The initiative aimed to highlight to healthcare staff the
importance of introducing themselves properly to patients, not just through
common courtesy but also as a way of establishing trust and making a human connection
with someone at a very vulnerable and painful time of their lives.
Sadly, Dr Granger, died in 2016 at the age of 34. She had
reached her target of raising £250,000 for cancer charities, as well as
receiving a tremendous response to the #hellomynameis campaign.
The initiative has so far been supported across the world by
over 400,000 health workers and 90 NHS organisations, and continues to be
widely promoted through a range of health and social care settings today. It is
a movement we fully advocate here at Continued Care.

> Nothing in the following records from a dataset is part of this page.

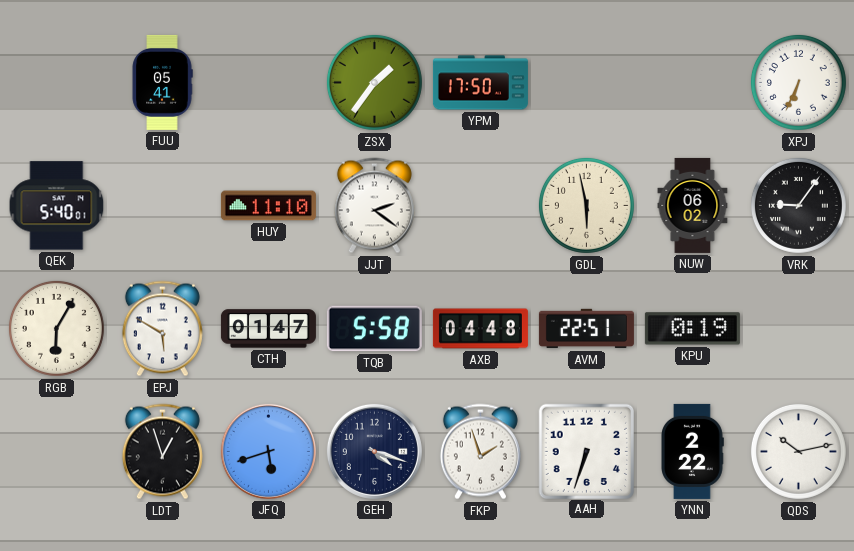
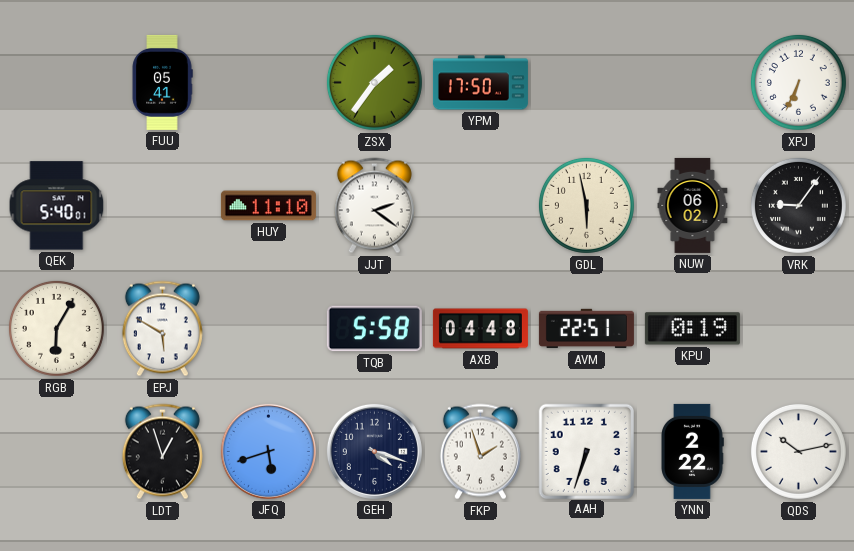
CTH: 01:47 -> none
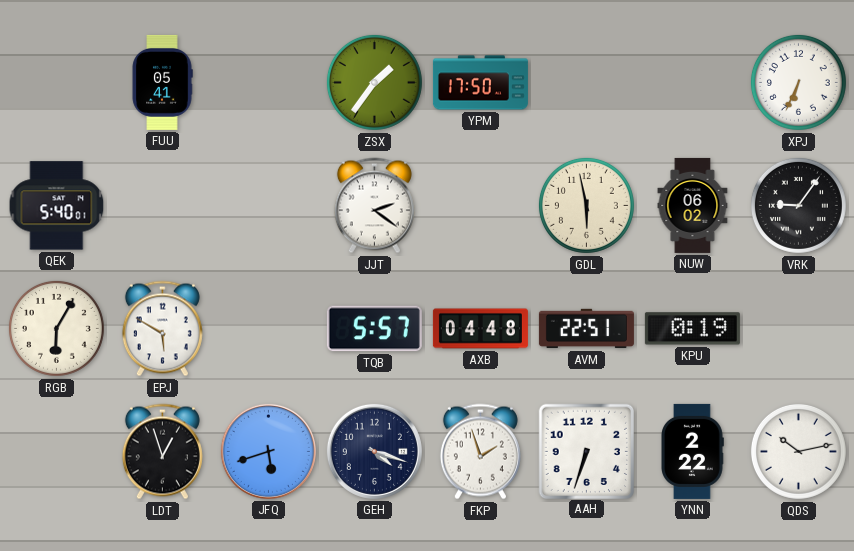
HUY: 11:10 -> none
TQB: 5:58 -> 5:57
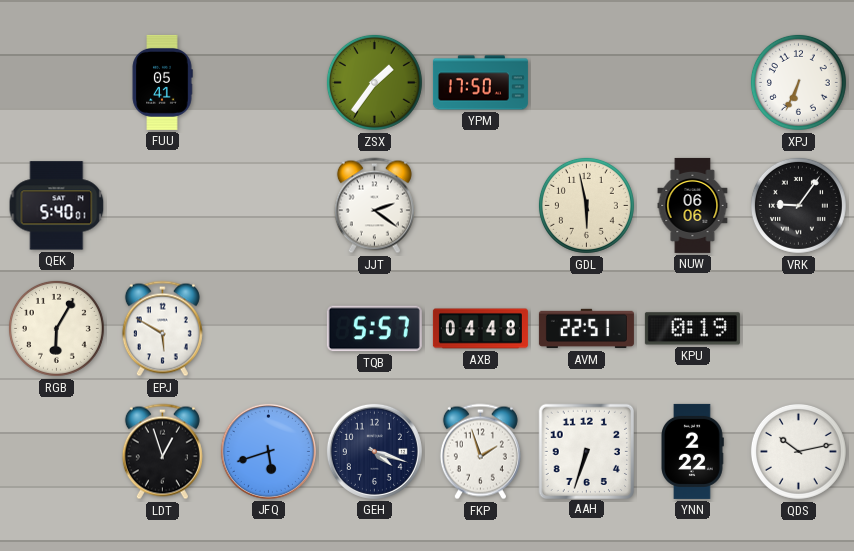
NUW: 06:02 -> 06:06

Even the smallest things can make a big difference to our
clients’ day-to-day lives, and our carers understand this and offer valuable
support. We all understand the care system is under pressure, but there is no
excuse to let this impact on the personal side of caring for someone.
Just taking the time to talk or finding out if there is
anything extra they need can really raise someone’s mood. It may be as simple
as a walk around the garden and enjoying some fresh air, buying a newspaper or
arranging an appointment.
Spending time in people’s homes means we see first-hand what
is troubling or bothering them. Even a small intervention can mean so much to
the person we are caring for and our staff do their best to make a difference
wherever they can.
As a care provider, we are also very aware of the negative
impact loneliness can have on both health and wellbeing. It is a topic very
much in the spotlight, and the recent publication of the BBC Loneliness Experiment makes interesting reading. Older people who may be too frail to leave their home can
often experience loneliness and it is our job to support them. Personalised
care, in our view, is a way of combating loneliness because it leads to better
conversations and understanding so people receive more tailored support to suit
By following the #hellomynameis message, not only can all
caregivers offer courtesy and respect to their clients, but they also gain the
privilege of getting to know them better and building their trust, helping to
make their lives that little bit easier.